━━━━━ THE INPUT
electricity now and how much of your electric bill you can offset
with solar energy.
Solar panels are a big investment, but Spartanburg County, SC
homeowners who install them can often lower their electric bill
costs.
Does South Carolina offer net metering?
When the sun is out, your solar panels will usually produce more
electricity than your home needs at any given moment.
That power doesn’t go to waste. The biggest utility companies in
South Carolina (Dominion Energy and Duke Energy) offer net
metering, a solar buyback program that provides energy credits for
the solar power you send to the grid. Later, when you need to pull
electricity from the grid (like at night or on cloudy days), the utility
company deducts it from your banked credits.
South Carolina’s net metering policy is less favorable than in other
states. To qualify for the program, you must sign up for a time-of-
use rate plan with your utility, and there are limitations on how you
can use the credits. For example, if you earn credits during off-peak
━━━━━━━━━━
▶ [REQUIREMENT]: Convert everything from the start of the rows down to the line containing "electricity than your" into a Markdown table with the columns No. and Line, numbering each line in order and leaving out blank lines.

▶ [OUTPUT BELOW]:
| No. | Line |
|---|---|
| 1 | electricity now and how much of your electric bill you can offset |
| 2 | with solar energy. |
| 3 | Solar panels are a big investment, but Spartanburg County, SC |
| 4 | homeowners who install them can often lower their electric bill |
| 5 | costs. |
| 6 | Does South Carolina offer net metering? |
| 7 | When the sun is out, your solar panels will usually produce more |
| 8 | electricity than your home needs at any given moment. |